ASSIGNMENT: Pull out the lines of text from every listing below and repeat them word for word. Leave the pictures out of your answer.

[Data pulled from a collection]

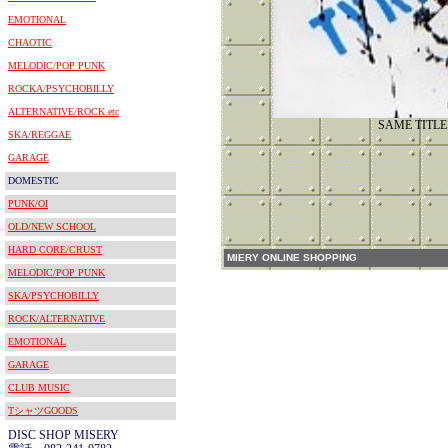
EMOTIONAL
CHAOTIC
MELODIC/POP PUNK
ROCKA/PSYCHOBILLY
ALTERNATIVE/ROCK etc
SAME TITLE
SKA/REGGAE
GARAGE
DOMESTIC
PUNK/OI
OLD/NEW SCHOOL
HARD CORE/CRUST
MIERY ONLINE SHOPPING
MELODIC/POP PUNK
SKA/PSYCHOBILLY
ROCK/ALTERNATIVE
EMOTIONAL
GARAGE
CLUB MUSIC
TシャツGOODS
DISC SHOP MISERY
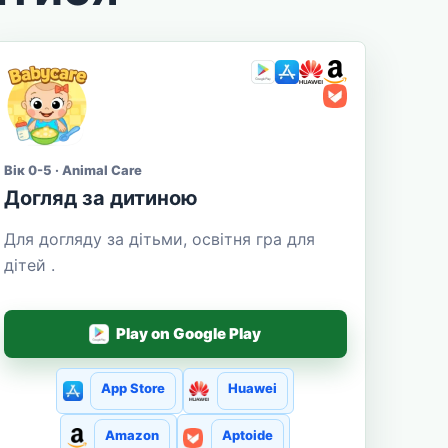
Вік 0-5 · Animal Care
Догляд за дитиною
Для догляду за дітьми, освітня гра для
дітей .
Play on Google Play
App Store
Huawei
Amazon
Aptoide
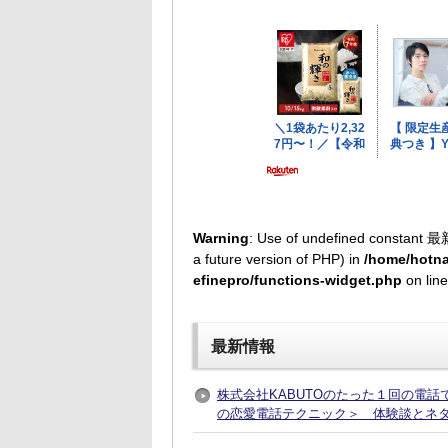
Warning
: Use of undefined constant 最
a future version of PHP) in
/home/hotna
efinepro/functions-widget.php
on lin
最新情報
株式会社KABUTOのたった１回の電
の恋愛電話テクニック＞ 体験談とネ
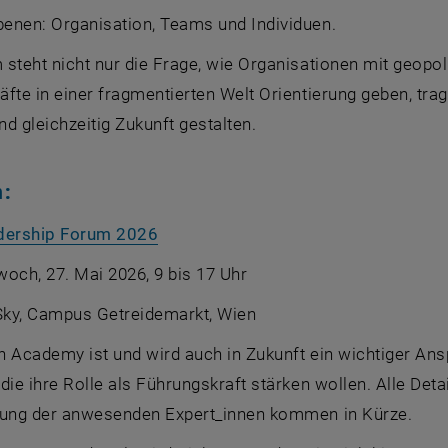
enen: Organisation, Teams und Individuen.
 steht nicht nur die Frage, wie Organisationen mit geop
fte in einer fragmentierten Welt Orientierung geben, tra
d gleichzeitig Zukunft gestalten.
:
dership Forum 2026
och, 27. Mai 2026, 9 bis 17 Uhr
Sky, Campus Getreidemarkt, Wien
n Academy ist und wird auch in Zukunft ein wichtiger An
die ihre Rolle als Führungskraft stärken wollen. Alle De
stung der anwesenden Expert_innen kommen in Kürze.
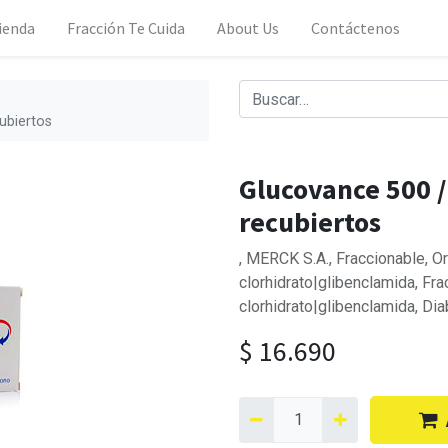
ienda
Fracción Te Cuida
About Us
Contáctenos
ubiertos
Glucovance 500 
recubiertos
, MERCK S.A., Fraccionable, O
clorhidrato|glibenclamida, Fr
clorhidrato|glibenclamida, Dia
$
16.690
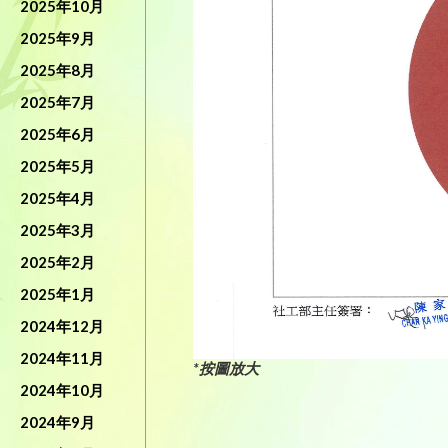
2025年10月
2025年9月
2025年8月
2025年7月
2025年6月
2025年5月
2025年4月
2025年3月
2025年2月
2025年1月
2024年12月
2024年11月
*按圖放大
2024年10月
2024年9月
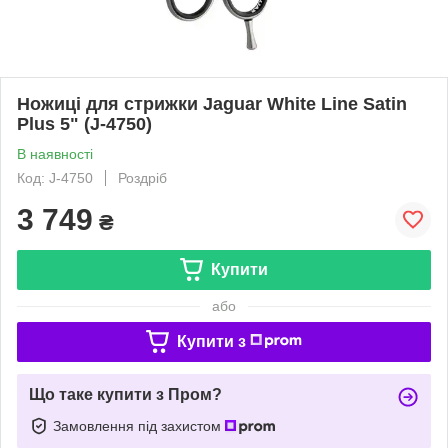
Ножиці для стрижки Jaguar White Line Satin
Plus 5" (J-4750)
В наявності
Код: J-4750
Роздріб
3 749
₴
Купити
або
Купити з
Що таке купити з Пром?
Замовлення під захистом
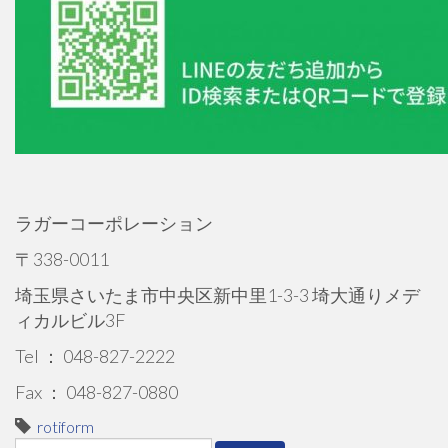
ラガーコーポレーション
〒338-0011
埼玉県さいたま市中央区新中里1-3-3 埼大通りメデ
ィカルビル3F
Tel ： 048-827-2222
Fax ： 048-827-0880
rotiform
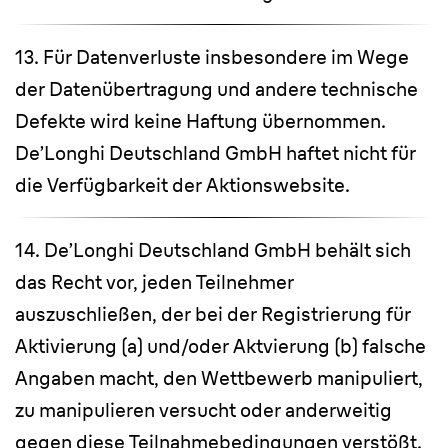
13. Für Datenverluste insbesondere im Wege
der Datenübertragung und andere technische
Defekte wird keine Haftung übernommen.
De’Longhi Deutschland GmbH haftet nicht für
die Verfügbarkeit der Aktionswebsite.
14. De’Longhi Deutschland GmbH behält sich
das Recht vor, jeden Teilnehmer
auszuschließen, der bei der Registrierung für
Aktivierung (a) und/oder Aktvierung (b) falsche
Angaben macht, den Wettbewerb manipuliert,
zu manipulieren versucht oder anderweitig
gegen diese Teilnahmebedingungen verstößt.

ANSWER SPACE:
EMOTIONAL
CHAOTIC
MELODIC/POP PUNK
ROCKA/PSYCHOBILLY
ALTERNATIVE/ROCK etc
SAME TITLE
SKA/REGGAE
GARAGE
DOMESTIC
PUNK/OI
OLD/NEW SCHOOL
HARD CORE/CRUST
MIERY ONLINE SHOPPING
MELODIC/POP PUNK
SKA/PSYCHOBILLY
ROCK/ALTERNATIVE
EMOTIONAL
GARAGE
CLUB MUSIC
TシャツGOODS
DISC SHOP MISERY
Вік 0-5 · Animal Care
Догляд за дитиною
Для догляду за дітьми, освітня гра для
дітей .
Play on Google Play
App Store
Huawei
Amazon
Aptoide
Warning
: Use of undefined constant 最
a future version of PHP) in
/home/hotna
efinepro/functions-widget.php
on lin
最新情報
株式会社KABUTOのたった１回の電
の恋愛電話テクニック＞ 体験談とネ
enen: Organisation, Teams und Individuen.
 steht nicht nur die Frage, wie Organisationen mit geop
fte in einer fragmentierten Welt Orientierung geben, tra
d gleichzeitig Zukunft gestalten.
:
dership Forum 2026
och, 27. Mai 2026, 9 bis 17 Uhr
Sky, Campus Getreidemarkt, Wien
n Academy ist und wird auch in Zukunft ein wichtiger An
die ihre Rolle als Führungskraft stärken wollen. Alle De
stung der anwesenden Expert_innen kommen in Kürze.
ienda
Fracción Te Cuida
About Us
Contáctenos
ubiertos
Glucovance 500 
recubiertos
, MERCK S.A., Fraccionable, O
clorhidrato|glibenclamida, Fr
clorhidrato|glibenclamida, Dia
$
16.690
2025年10月
2025年9月
2025年8月
2025年7月
2025年6月
2025年5月
2025年4月
2025年3月
2025年2月
2025年1月
2024年12月
2024年11月
*按圖放大
2024年10月
2024年9月
Ножиці для стрижки Jaguar White Line Satin
Plus 5" (J-4750)
В наявності
Код: J-4750
Роздріб
3 749
₴
Купити
або
Купити з
Що таке купити з Пром?
Замовлення під захистом
ラガーコーポレーション
〒338-0011
埼玉県さいたま市中央区新中里1-3-3 埼大通りメデ
ィカルビル3F
Tel ： 048-827-2222
Fax ： 048-827-0880
rotiform
13. Für Datenverluste insbesondere im Wege
der Datenübertragung und andere technische
Defekte wird keine Haftung übernommen.
De’Longhi Deutschland GmbH haftet nicht für
die Verfügbarkeit der Aktionswebsite.
14. De’Longhi Deutschland GmbH behält sich
das Recht vor, jeden Teilnehmer
auszuschließen, der bei der Registrierung für
Aktivierung (a) und/oder Aktvierung (b) falsche
Angaben macht, den Wettbewerb manipuliert,
zu manipulieren versucht oder anderweitig
gegen diese Teilnahmebedingungen verstößt.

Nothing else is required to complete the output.